[英]Apply function to dataframe column element based on value in other column for same row?
I have a dataframe: 我有一个数据帧:
df = pd.DataFrame(
{'number': ['10', '20' , '30', '40'], 'condition': ['A', 'B', 'A', 'B']})
df =
number condition
0 10 A
1 20 B
2 30 A
3 40 B
I want to apply a function to each element within the number column, as follows: 我想将一个函数应用于数字列中的每个元素,如下所示:
df['number'] = df['number'].apply(lambda x: func(x))
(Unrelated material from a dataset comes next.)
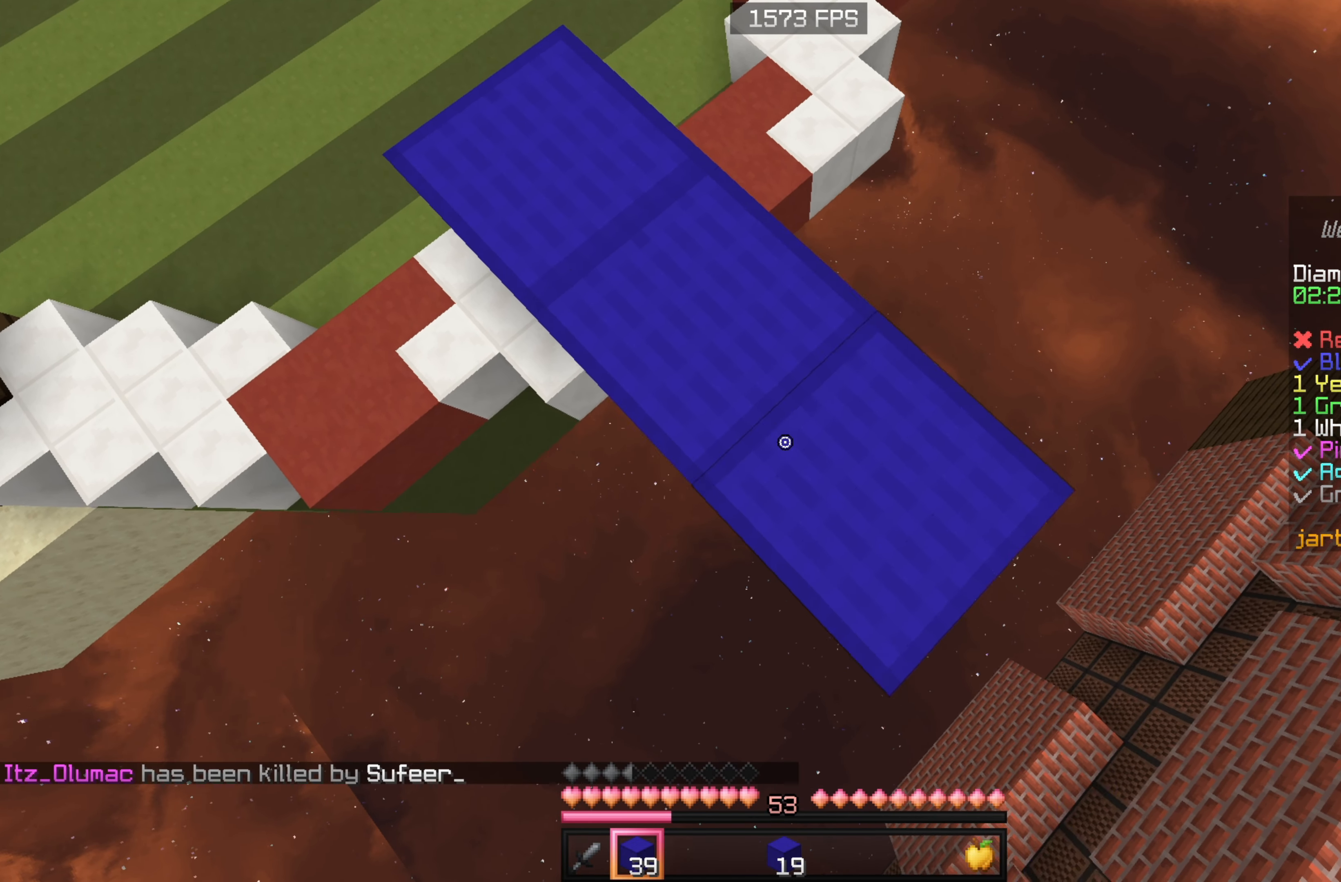
{"keys": ["d", "s", "sneak"], "mouse": ["right"], "events": [[133, "mouse_right", "up"], [150, "sneak", "up"], [250, "sneak", "down"], [433, "mouse_right", "down"]]}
BUT, even though I apply the function to the number column, I want the function to also make reference to the condition
column ie in pseudo code: 但是,即使我将函数应用于数字列,我希望函数也引用
condition
列,即伪代码:
func(n):
#if the value in corresponding condition column is equal to some set of values:
# do some stuff to n using the value in condition
# return new value for n
For a single number, and an example function I would write: 对于单个数字,我会写一个示例函数:
number = 10
condition = A
def func(num, condition):
if condition == A:
return num*3
if condition == B:
return num*4
func(number,condition) = 15
How can I incorporate the same function to my apply
statement written above? 如何将相同的功能合并到我上面写的
apply
语句中? ie making reference to the value within the condition column, while acting on the value within the number column? 即引用条件列中的值,同时对数字列中的值进行操作?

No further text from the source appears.